I've decided I'll pull for the Rockies with half of my heart. I am a baseball fan, and I'll watch the games, and I'll sort of care. But if the Red Sox win, my winter won't seem any longer.

I do want to make one quick comment about this series, though.

"The AL is so much better than the NL!"

Yeah, well, bullshit. If the AL was so much better than the NL, the Tigers would be your defending world champions, not that crap Cardinals team. The Rockies beat the Red Sox in a regular season series. I cannot find a single thing that really makes the Red Sox notably better than Colorado.

The American League does seem better than the National League, but truth be told, the Rockies are a lot better than the National League, too.
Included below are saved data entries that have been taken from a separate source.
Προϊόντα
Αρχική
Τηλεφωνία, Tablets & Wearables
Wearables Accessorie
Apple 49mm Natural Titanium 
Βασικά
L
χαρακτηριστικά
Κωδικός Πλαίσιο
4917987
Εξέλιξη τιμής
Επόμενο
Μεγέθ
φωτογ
I think Colorado matches up well with Boston. Actually, I think they match up much better with Boston than Cleveland did, and Cleveland played the Red Sox very tough.

I initially said I'd take the Rockies in six, but I can't really tell you I'm confident in any pick. I could see a sweep by either side, sort of similar to what we got with the White Sox-Astros series in 2005, where every game was close. I could see it go the full seven with a nail-biter of a climax.

So, for me, what it really comes down to is this: Dropkick Murphys' "I'm Shipping Up to Boston" v. John Denver's "Rocky Mountain High."

Give me the crappy folk-rocker, although I generally wouldn't go that route. Thank God, I'm a country boy.

See also: Purple Row and Over the Monster

And as a total aside, I'd also like to thank all the Red Sox bloggers out there that have linked to my venom toward Kevin Millar in the last two days. Much appreciated, but I don't think it makes me a "killjoy," because it wasn't my joy to begin with.